DIRECTIVE 1. Write out the part of the comment thread below starting at "If you’re ok" and ending at "than they help.".

PASSAGE PROVIDED.

Mike, I just reread Audit Shark’s website. Given your target market, do you consider it’s a good idea to show the software was made by an individual?
If you get sick or are otherwise unable to keep working on the software, what would happen? Etc..
Rob, just wanted to let you know I really dig the new hittail.com layout.
Keep up the good work, guys! The podcast is great.
Regarding mail receiving and forwarding services: I’ve been using virtualpostmail.com for my personal and business mail for over a year now, and I love it. They are one of the cheapest options available, and they have a very nice user interface.
PO boxes are certainly an option, but they can’t receive non-USPS deliveries (UPS, FedEx, etc). Also, sometimes a site will require a “real street address” and will actually check the address against a database to make sure it isn’t a PO box.
Sandy, I don’t know as it’s a big deal initially since most of my sales in the early stages may be high touch. They’re going to know that I’m the only one working on it. If they’re afraid of a product because it’s backed by one person, then I don’t want them as a customer anyway because they’re likely to be a bit “needy”.
If you’re ok with support taking a few extra hours to reply, then you’re the customer I want. Otherwise, the support time is going to cut into dev time and a given customer will hurt more than they help.
I remember seing virtualpostmail.com recently, but I think when I originally looked around, they either didn’t exist yet or their prices weren’t comparable. They certainly seem that way now though. Great option.

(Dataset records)
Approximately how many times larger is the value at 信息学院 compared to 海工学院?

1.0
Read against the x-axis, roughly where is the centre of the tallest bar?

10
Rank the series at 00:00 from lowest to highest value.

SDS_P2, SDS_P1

---

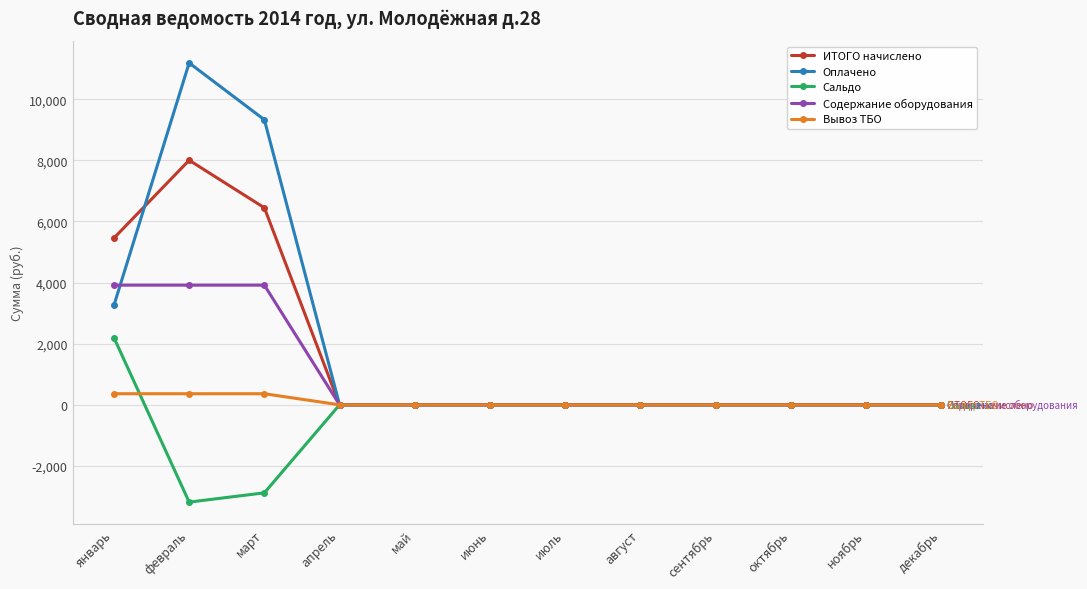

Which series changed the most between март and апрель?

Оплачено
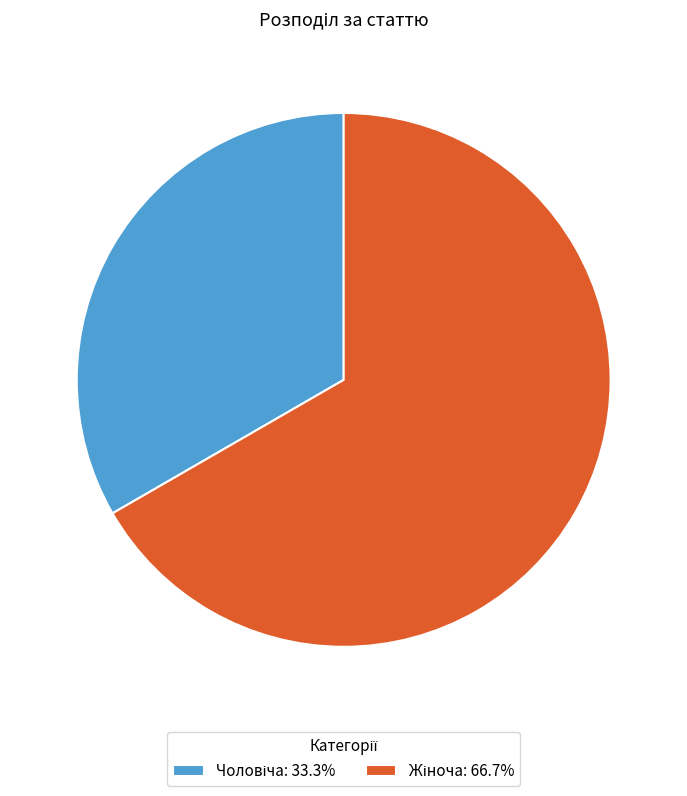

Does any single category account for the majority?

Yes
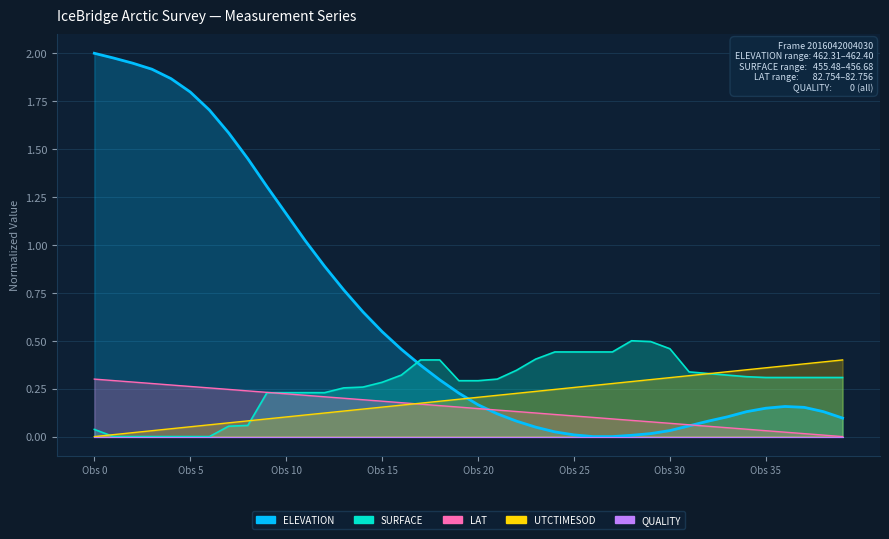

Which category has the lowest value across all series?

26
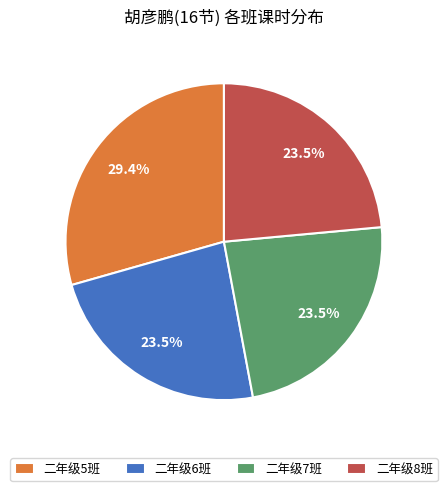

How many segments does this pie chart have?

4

DIRECTIVE 2. Pick out every line in the records above that contains the string "series".

EXERCISE ANSWER 1.
If you’re ok with support taking a few extra hours to reply, then you’re the customer I want. Otherwise, the support time is going to cut into dev time and a given customer will hurt more than they help.

EXERCISE ANSWER 2.
Rank the series at 00:00 from lowest to highest value.
Which series changed the most between март and апрель?
Which category has the lowest value across all series?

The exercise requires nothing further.